To compare the blood glucose levels and variability of premixed insulin aspart (BIAsp 30) with human insulin premix (BHI 30) used in a twice a day injection regimen in elderly type 2 diabetes patients. 52 cases of inadequate glycemia controlled by oral anti-diabetic drugs were randomly divided into two groups, treated on a twice-daily regimen with BIAsp 30 (n = 26) and BHI 30 (n = 26) respectively. After achieving the target goal, a continuous glucose monitoring system (CGMS) was used to compare the blood glucose levels, blood glucose fluctuant coefficient (BGFC), postprandial glucose excursion (PPGE), and occurrence of hypoglycemia. BIAsp 30 was as effective as BHI 30 in control glycaemia. Detected by CGMS, there was no statistical differences in blood glucose levels among pre-three main meals, post-lunch and the mean blood glucose (MBG) (all P > 0.05).
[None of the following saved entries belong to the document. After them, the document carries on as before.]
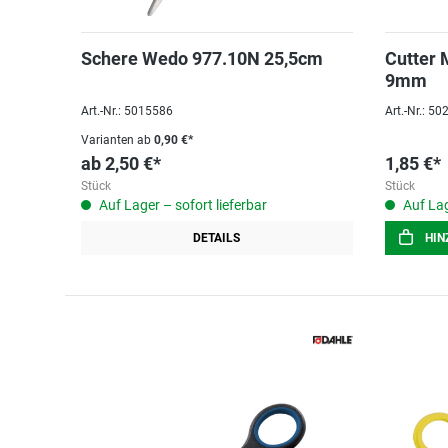
Schere Wedo 977.10N 25,5cm
Cutter 
9mm
Art.-Nr.: 5015586
Art.-Nr.: 5
Varianten ab
0,90 €*
ab
2,50 €*
1,85 €*
Stück
Stück
Auf Lager – sofort lieferbar
Auf Lag
DETAILS
HIN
The BGFC levels were significantly lower in the BIAsp 30 group than in the BHI 30 group [(1.69 ± 0.42) mmol/L vs. (2.07 ± 0.51) mmol/L, t = -3.013, P < 0.01]. The blood glucose increment over breakfast, dinner and the percentage of time at hyperglycaemia (BG > 11.1 mmol/L) were lower in the BIAsp 30 group than in the BHI 30 group [(2.89 ± 1.32) mmol/L vs. (3.83 ± 1.18) mmol/L, t = -2.705, P < 0.01; (2.69 ± 1.37) mmol/L vs. (3.55 ± 1.40) mmol/L, t = -2.232, P < 0.05; (6.21 ± 6.04)% vs. (10.01 ± 6.80)%, t = -2.132, P < 0.05]. The frequency of hypoglycemia was lower in the BIAsp 30 group than in the BHI 30 group, but there was no statistical difference (P > 0.05). Pre-meal injection of BIAsp 30 in a twice-daily regimen could significantly improve the control of postprandial glucose level and reduce the overall glucose excursions so as to lower the risk of hypoglycaemia when compared to BHI 30.